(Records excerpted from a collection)
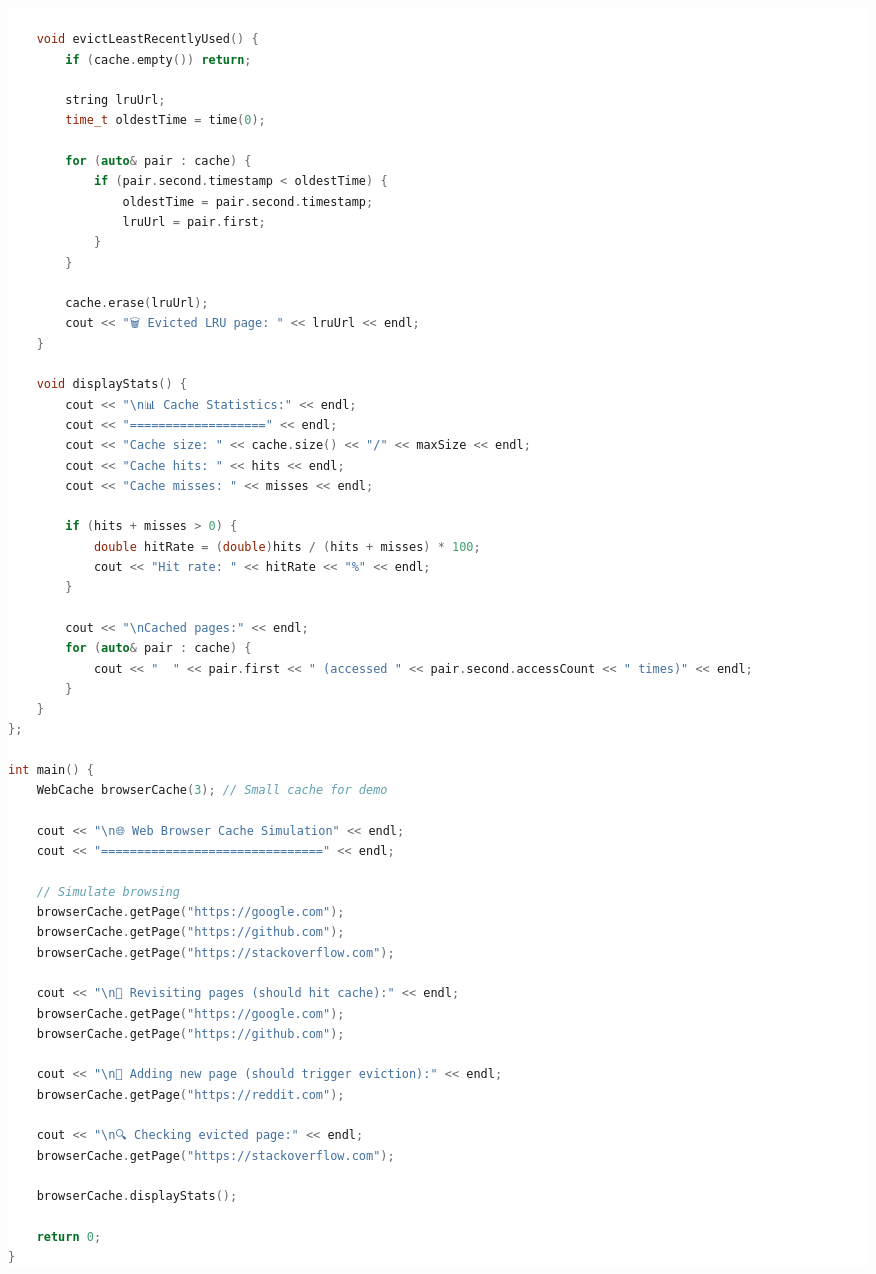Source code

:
 ```cpp
    
    void evictLeastRecentlyUsed() {
        if (cache.empty()) return;
        
        string lruUrl;
        time_t oldestTime = time(0);
        
        for (auto& pair : cache) {
            if (pair.second.timestamp < oldestTime) {
                oldestTime = pair.second.timestamp;
                lruUrl = pair.first;
            }
        }
        
        cache.erase(lruUrl);
        cout << "🗑️ Evicted LRU page: " << lruUrl << endl;
    }
    
    void displayStats() {
        cout << "\n📊 Cache Statistics:" << endl;
        cout << "===================" << endl;
        cout << "Cache size: " << cache.size() << "/" << maxSize << endl;
        cout << "Cache hits: " << hits << endl;
        cout << "Cache misses: " << misses << endl;
        
        if (hits + misses > 0) {
            double hitRate = (double)hits / (hits + misses) * 100;
            cout << "Hit rate: " << hitRate << "%" << endl;
        }
        
        cout << "\nCached pages:" << endl;
        for (auto& pair : cache) {
            cout << "  " << pair.first << " (accessed " << pair.second.accessCount << " times)" << endl;
        }
    }
};

int main() {
    WebCache browserCache(3); // Small cache for demo
    
    cout << "\n🌐 Web Browser Cache Simulation" << endl;
    cout << "===============================" << endl;
    
    // Simulate browsing
    browserCache.getPage("https://google.com");
    browserCache.getPage("https://github.com");
    browserCache.getPage("https://stackoverflow.com");
    
    cout << "\n🔄 Revisiting pages (should hit cache):" << endl;
    browserCache.getPage("https://google.com");
    browserCache.getPage("https://github.com");
    
    cout << "\n📄 Adding new page (should trigger eviction):" << endl;
    browserCache.getPage("https://reddit.com");
    
    cout << "\n🔍 Checking evicted page:" << endl;
    browserCache.getPage("https://stackoverflow.com");
    
    browserCache.displayStats();
    
    return 0;
}
```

→ Aim of the task: Your copy should repeat each entry above exactly but contain no pictures.

→ The completed task:
Source code

:
 ```cpp
    
    void evictLeastRecentlyUsed() {
        if (cache.empty()) return;
        
        string lruUrl;
        time_t oldestTime = time(0);
        
        for (auto& pair : cache) {
            if (pair.second.timestamp < oldestTime) {
                oldestTime = pair.second.timestamp;
                lruUrl = pair.first;
            }
        }
        
        cache.erase(lruUrl);
        cout << "🗑️ Evicted LRU page: " << lruUrl << endl;
    }
    
    void displayStats() {
        cout << "\n📊 Cache Statistics:" << endl;
        cout << "===================" << endl;
        cout << "Cache size: " << cache.size() << "/" << maxSize << endl;
        cout << "Cache hits: " << hits << endl;
        cout << "Cache misses: " << misses << endl;
        
        if (hits + misses > 0) {
            double hitRate = (double)hits / (hits + misses) * 100;
            cout << "Hit rate: " << hitRate << "%" << endl;
        }
        
        cout << "\nCached pages:" << endl;
        for (auto& pair : cache) {
            cout << "  " << pair.first << " (accessed " << pair.second.accessCount << " times)" << endl;
        }
    }
};

int main() {
    WebCache browserCache(3); // Small cache for demo
    
    cout << "\n🌐 Web Browser Cache Simulation" << endl;
    cout << "===============================" << endl;
    
    // Simulate browsing
    browserCache.getPage("https://google.com");
    browserCache.getPage("https://github.com");
    browserCache.getPage("https://stackoverflow.com");
    
    cout << "\n🔄 Revisiting pages (should hit cache):" << endl;
    browserCache.getPage("https://google.com");
    browserCache.getPage("https://github.com");
    
    cout << "\n📄 Adding new page (should trigger eviction):" << endl;
    browserCache.getPage("https://reddit.com");
    
    cout << "\n🔍 Checking evicted page:" << endl;
    browserCache.getPage("https://stackoverflow.com");
    
    browserCache.displayStats();
    
    return 0;
}
```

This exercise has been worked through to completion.